Angola: Governo acelera privatizações e sindicatos alertam para despedimentos massivos

Assembleia Nacional de Angola

O Governo de Angola anunciou a privatização de 195 empresas, detidas ou participadas pelo Estado. Entretanto, os sindicatos alertaram para um eventual “despedimento massivo” de trabalhadores e lamentaram o facto de, alegadamente, o Executivo não ter falado com os seus parceiros sociais sobre esse processo.

Entre 2019 e 2022 está prevista a privatização de 175 empresas por concurso público, 11 por leilão e nove por Oferta Pública (OP). Ainda neste ano, pelo menos 80 concursos devem ser abertos.

Segundo o secretário-geral da UNTA-Confederação Sindical, Manuel Viage, as privatizações podem provocar “a redução de pessoal resultante do redimensionamento das empresas a privatizar”. O político acrescentou que o Executivo ignorou os sindicatos neste processo e sugeriu a criação de um subsídio de desemprego para evitar “convulsões sociais”.

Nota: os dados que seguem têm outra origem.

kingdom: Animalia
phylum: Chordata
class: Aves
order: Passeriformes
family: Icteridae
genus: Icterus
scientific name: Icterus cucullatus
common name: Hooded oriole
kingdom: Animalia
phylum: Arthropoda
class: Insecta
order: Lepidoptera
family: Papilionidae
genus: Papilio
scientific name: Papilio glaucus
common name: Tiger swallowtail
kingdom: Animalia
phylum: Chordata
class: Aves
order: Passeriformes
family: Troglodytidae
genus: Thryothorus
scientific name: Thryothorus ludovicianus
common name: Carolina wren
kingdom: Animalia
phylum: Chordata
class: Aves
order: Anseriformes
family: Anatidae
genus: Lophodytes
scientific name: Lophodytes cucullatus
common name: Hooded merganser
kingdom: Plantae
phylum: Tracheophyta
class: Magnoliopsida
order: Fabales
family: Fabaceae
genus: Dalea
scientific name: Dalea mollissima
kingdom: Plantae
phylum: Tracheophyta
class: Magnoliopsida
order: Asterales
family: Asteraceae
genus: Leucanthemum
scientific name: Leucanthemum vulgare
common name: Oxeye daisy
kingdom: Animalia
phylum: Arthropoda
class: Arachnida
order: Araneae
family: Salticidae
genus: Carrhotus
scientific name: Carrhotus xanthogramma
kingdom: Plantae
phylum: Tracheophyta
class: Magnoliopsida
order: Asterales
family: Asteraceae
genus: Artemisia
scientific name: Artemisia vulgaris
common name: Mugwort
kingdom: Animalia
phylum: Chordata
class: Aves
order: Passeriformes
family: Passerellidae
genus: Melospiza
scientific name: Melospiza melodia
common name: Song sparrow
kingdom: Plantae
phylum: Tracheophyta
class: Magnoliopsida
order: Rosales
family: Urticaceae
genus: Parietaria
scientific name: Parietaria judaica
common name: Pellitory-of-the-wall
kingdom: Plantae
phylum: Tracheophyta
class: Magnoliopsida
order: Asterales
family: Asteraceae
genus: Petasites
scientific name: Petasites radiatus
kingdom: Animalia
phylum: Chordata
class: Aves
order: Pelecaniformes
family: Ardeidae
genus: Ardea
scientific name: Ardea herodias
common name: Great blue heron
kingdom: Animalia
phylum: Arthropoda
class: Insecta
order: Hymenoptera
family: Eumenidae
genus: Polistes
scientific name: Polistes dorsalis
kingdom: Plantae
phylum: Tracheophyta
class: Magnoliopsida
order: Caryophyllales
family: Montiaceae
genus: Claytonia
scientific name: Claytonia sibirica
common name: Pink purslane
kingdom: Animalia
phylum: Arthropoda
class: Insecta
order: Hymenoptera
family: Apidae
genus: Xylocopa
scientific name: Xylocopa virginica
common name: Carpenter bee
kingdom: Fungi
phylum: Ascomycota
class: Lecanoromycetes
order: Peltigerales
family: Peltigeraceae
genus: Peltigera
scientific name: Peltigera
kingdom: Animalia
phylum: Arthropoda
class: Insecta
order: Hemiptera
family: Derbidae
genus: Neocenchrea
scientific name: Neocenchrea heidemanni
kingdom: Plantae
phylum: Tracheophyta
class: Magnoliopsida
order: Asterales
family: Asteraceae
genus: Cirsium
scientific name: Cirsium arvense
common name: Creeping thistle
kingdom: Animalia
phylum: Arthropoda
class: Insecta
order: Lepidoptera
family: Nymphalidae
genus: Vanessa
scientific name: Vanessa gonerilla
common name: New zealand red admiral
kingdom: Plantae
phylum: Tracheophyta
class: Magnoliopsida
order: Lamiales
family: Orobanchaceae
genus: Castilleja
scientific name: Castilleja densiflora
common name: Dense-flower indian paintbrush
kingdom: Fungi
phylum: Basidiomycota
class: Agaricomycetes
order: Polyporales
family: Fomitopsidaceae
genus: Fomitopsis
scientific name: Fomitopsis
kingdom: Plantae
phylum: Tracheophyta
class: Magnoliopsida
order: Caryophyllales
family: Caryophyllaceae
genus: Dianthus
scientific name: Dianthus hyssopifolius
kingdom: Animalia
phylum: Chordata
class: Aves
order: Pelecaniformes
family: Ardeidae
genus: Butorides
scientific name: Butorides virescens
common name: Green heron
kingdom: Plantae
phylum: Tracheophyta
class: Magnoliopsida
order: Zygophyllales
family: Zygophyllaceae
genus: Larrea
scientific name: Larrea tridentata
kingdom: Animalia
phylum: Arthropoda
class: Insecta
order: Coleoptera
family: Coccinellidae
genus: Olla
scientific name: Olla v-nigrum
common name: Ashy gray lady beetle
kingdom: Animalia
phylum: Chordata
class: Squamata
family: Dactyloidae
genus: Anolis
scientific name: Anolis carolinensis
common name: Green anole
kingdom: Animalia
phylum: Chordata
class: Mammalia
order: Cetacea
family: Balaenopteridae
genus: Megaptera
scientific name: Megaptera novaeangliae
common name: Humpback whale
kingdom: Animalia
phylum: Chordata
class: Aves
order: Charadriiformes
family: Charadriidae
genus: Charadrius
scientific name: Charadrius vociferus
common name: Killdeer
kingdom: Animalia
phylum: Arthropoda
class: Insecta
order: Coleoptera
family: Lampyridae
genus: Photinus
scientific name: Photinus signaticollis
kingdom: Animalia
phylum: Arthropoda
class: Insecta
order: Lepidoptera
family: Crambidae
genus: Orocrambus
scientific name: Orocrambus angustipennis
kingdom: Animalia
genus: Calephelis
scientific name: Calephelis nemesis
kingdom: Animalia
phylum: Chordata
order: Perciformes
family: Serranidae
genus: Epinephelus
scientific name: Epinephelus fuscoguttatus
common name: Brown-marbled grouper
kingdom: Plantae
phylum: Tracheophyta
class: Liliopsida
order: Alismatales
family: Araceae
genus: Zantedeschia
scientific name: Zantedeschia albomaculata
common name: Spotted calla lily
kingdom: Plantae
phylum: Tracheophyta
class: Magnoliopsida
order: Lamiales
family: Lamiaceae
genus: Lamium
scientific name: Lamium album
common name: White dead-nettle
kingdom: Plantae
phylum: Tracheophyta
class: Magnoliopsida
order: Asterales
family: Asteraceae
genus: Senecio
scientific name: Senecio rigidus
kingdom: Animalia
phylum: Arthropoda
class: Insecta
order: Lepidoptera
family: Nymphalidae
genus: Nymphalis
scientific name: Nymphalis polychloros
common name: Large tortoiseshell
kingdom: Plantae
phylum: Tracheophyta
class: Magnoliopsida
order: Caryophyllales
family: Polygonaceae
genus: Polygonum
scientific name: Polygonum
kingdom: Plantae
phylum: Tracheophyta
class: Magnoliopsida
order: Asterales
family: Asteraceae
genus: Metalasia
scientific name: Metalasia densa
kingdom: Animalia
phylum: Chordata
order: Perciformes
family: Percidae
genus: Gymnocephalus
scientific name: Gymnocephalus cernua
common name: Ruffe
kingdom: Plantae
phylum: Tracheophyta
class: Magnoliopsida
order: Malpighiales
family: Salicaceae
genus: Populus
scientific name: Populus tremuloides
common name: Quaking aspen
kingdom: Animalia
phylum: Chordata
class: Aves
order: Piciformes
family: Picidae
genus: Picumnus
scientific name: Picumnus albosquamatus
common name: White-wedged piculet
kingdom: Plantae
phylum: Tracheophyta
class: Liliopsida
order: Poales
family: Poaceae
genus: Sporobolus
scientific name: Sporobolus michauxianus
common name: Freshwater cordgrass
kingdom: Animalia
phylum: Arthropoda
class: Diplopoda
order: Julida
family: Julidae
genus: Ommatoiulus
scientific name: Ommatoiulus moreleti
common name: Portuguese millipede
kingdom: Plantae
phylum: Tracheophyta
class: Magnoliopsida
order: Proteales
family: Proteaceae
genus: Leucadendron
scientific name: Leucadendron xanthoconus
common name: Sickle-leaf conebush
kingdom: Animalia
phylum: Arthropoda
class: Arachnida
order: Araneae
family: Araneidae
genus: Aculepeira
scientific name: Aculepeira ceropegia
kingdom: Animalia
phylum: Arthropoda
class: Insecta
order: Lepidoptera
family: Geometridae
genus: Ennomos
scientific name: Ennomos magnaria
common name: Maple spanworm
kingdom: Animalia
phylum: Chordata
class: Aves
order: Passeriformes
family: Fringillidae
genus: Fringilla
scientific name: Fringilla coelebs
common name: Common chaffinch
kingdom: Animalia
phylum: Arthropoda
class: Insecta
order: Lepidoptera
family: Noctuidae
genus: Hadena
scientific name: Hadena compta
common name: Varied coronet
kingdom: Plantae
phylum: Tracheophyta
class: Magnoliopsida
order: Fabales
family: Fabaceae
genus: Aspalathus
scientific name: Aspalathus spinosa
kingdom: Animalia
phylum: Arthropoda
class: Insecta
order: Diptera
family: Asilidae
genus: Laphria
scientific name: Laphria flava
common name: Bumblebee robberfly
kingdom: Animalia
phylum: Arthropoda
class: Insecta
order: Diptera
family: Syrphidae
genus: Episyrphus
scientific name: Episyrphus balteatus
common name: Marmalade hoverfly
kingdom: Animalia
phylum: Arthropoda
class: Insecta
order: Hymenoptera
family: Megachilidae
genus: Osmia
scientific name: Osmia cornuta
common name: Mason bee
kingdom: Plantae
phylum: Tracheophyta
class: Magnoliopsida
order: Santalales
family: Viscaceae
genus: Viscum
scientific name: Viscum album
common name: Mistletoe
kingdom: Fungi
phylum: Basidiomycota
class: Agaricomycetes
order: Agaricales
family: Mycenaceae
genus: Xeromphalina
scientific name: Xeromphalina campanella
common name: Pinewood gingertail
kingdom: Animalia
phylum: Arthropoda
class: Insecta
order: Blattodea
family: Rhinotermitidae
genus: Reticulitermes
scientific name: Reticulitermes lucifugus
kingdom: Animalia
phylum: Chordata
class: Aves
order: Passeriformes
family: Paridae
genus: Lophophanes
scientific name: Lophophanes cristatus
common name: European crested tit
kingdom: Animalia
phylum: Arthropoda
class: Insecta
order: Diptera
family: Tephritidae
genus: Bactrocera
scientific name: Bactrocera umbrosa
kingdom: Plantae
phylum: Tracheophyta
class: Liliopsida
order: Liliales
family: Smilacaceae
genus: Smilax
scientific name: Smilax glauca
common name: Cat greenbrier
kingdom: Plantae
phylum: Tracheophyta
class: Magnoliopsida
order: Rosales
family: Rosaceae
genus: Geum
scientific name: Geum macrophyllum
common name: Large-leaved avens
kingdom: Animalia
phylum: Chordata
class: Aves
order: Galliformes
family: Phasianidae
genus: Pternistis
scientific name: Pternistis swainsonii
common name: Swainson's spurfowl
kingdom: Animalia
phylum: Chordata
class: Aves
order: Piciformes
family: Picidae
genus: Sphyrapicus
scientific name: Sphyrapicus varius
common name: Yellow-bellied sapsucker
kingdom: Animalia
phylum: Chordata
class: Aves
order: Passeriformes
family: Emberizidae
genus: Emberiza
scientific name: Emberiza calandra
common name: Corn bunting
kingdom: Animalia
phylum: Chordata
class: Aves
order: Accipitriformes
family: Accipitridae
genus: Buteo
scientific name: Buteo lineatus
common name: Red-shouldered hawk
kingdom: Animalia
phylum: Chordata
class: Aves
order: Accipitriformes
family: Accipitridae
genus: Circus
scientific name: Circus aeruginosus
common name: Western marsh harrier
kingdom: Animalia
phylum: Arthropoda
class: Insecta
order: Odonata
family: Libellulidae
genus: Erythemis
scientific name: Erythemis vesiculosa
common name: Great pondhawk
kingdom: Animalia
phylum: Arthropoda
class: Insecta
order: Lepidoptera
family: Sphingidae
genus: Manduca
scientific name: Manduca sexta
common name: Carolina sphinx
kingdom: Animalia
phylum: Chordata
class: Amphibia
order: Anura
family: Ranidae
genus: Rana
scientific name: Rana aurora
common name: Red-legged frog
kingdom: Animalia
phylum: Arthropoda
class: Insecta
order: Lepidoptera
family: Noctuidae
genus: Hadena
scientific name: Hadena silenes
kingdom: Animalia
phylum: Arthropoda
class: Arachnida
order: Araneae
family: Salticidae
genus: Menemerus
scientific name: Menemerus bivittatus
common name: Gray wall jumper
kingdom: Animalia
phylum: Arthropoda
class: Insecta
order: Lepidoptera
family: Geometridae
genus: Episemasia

Também o presidente do Sindicato Nacional de Professores (Sinprof), Guilherme Silva, manifestou a sua apreensão com a falta de diálogo entre o Governo e os sindicatos, tendo exigido lisura e transparência no processo, bem como “garantias de que os trabalhadores não vão perder os seus postos de trabalho”.

Entre as empresas a privatizar destacam-se a Sonangol, Endiama e TAAG, os bancos de Comércio e Indústria (BCI), Angolano de Investimentos (BAI), Caixa Geral de Angola (BCGA) e Económico, além das empresas financeiras Ensa Seguros e a Bolsa da Dívida e Valores de Angola (Bodiva).

Ainda de acordo com o Governo, o programa vai permitir ao Estado reforçar a posição de agente regulador e coordenador da atividade económica desenvolvida a nível do território nacional.